*Problems to solve*.
• 1. From the news roundup below, return the passage from "The action followed" up to and including "Ohio’s referendum process.", with every word unchanged.
• 2. Name every shale region from which the news roundup below says the private well samples were collected.
• 3. Answer these questions from the news roundup below:
(a) How many private water wells were in the groundwater study?
(b) Where did John Hess speak on Tuesday?
(c) How large is the subsidy being routed to the owner of the two nuclear plants on Lake Erie?

*Passage for review*.
*** Block opens ***
New Study Finds That Reality Doesn't Line Up with Perception on Water Contamination from Fracking

From the University of Texas at Arlington:
A study led by environmental researchers at The University of Texas at Arlington suggests a disconnect between the perception of groundwater contamination and the extent to which that contamination is attributable to oil and natural gas extraction. 
Members of the Collaborative Laboratories for Environmental Analysis and Remediation (CLEAR) at UTA found that samples from only five of 36 private water wells showed any potential indications of contamination from unconventional oil and gas development, a multifaceted process that includes hydraulic fracturing. The samples were collected from the Barnett, Eagle Ford, Haynesville and Marcellus Shale regions in response to anecdotal claims of oil- and gas-related contamination. 
The study, “Characterizing anecdotal claims of groundwater contamination in shale energy basins,” appears in the journal Science of the Total Environment
Kevin Schug, Shimadzu Distinguished Professor of Analytical Chemistry and co-founder and director of CLEAR, led the study along with CLEAR co-founder Zacariah Hildenbrand. Other authors were Doug Carlton, CLEAR project manager; Paige Wicker, a graduate research assistant in the CLEAR lab; Sabrina Habib, an assistant professor at the University of South Carolina; and Paula Stigler-Granados, an assistant professor at Texas State University. 
“We found that the water quality data very rarely aligned with the perceptions that the well owners had of their individual situations,” Schug said. “This disconnect between perception and reality is possibly attributed to prevailing negative sentiments toward hydraulic fracturing as well as myriad environmental factors that make point source attribution very challenging.”
Find out more by clicking here. 

Hess CEO Says U.S. Shale is Beginning to Plateau, Acknowledges Climate Change as a Real Threat

From Reuters:
Shale pioneer John Hess said on Tuesday that key U.S. shale fields are starting to plateau, calling shale “important but not the next Saudi Arabia.” 
Over the past decade, the shale revolution turned the United States into the world’s largest crude producer and a force in energy exports. Yet that did not translate to higher stock prices or returns for investors, with the S&P 500 Energy sector only gaining 6% in a decade, far less than the 180% return for the broader stock market. 
Companies remain under pressure to trim budgets and produce enough free cash flow to pay investors higher dividends or buy back shares. The biggest industry challenge is the lack of long-term investment, Hess said. 
Production in the Eagle Ford Shale in South Texas is starting to plateau, while the Bakken field in North Dakota where Hess is a major producer will hit its peak production levels within the next two years, said Hess, who spoke Tuesday in Houston at the Argus Americas Crude Summit.
Read the whole article by clicking right here. 

Legal Challenge to Nuclear Bailout in Ohio Has Been Killed

From The Columbus Dispatch:
The challenge to overturn House Bill 6 – the ratepayer-financed bailout of Ohio’s nuclear power plants – is officially dead. 
At the request of the opponents of the controversial legislation, the Ohio Supreme Court dismissed Friday a case in which a federal judge had asked the justices to answer legal questions about placing referendums on Ohio ballots. 
The action followed the Thursday dismissal in U.S. District Court of the now-abandoned bid by Ohioans Against Corporate Bailouts to force a vote on the $1 billion subsidy being routed to the owner of two nuclear plants on Lake Erie. 
The group dismissed last week its appeal before the Cincinnati-based 6th U.S. Circuit Court of Appeals, saying it did not have the cash to continue its fight. 
The group had appealed an Oct. 23 ruling by U.S. District Court Judge Edmund A. Sargus in Columbus that held it turned to the wrong court seeking additional days to collect signatures on its petition. 
Sargus instead sent the case to the state Supreme Court, which will not answer questions of state law that the judge raised about Ohio’s referendum process.
*** Block closes ***
*Provided records*.
*** Block opens ***
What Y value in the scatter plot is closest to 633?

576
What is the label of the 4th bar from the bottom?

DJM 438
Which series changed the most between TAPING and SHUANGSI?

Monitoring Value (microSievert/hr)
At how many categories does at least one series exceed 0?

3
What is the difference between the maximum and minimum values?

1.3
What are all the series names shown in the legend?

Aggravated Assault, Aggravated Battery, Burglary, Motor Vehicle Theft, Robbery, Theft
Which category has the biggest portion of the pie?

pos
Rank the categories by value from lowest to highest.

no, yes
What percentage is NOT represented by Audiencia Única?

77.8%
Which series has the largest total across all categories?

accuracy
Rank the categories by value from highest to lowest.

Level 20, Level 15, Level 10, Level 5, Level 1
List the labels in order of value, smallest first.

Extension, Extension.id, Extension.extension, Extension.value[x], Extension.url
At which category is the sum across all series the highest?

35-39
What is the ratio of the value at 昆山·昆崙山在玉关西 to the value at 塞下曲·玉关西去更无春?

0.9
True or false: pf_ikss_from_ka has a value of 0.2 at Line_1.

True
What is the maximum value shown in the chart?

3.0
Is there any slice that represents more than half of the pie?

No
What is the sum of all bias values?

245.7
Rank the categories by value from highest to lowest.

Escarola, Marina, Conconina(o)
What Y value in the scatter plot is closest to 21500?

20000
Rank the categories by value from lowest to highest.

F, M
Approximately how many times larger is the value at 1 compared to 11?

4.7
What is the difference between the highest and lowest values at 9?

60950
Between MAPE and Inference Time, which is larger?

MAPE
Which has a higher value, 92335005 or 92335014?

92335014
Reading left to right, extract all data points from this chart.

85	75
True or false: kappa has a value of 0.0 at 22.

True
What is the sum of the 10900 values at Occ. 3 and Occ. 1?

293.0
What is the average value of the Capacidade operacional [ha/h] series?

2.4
*** Block closes ***
*Responses for each task*.
• 1.
The action followed the Thursday dismissal in U.S. District Court of the now-abandoned bid by Ohioans Against Corporate Bailouts to force a vote on the $1 billion subsidy being routed to the owner of two nuclear plants on Lake Erie. 
The group dismissed last week its appeal before the Cincinnati-based 6th U.S. Circuit Court of Appeals, saying it did not have the cash to continue its fight. 
The group had appealed an Oct. 23 ruling by U.S. District Court Judge Edmund A. Sargus in Columbus that held it turned to the wrong court seeking additional days to collect signatures on its petition. 
Sargus instead sent the case to the state Supreme Court, which will not answer questions of state law that the judge raised about Ohio’s referendum process.

• 2. Barnett, Eagle Ford, Haynesville, Marcellus

• 3.
(a) 36
(b) In Houston, at the Argus Americas Crude Summit
(c) $1 billion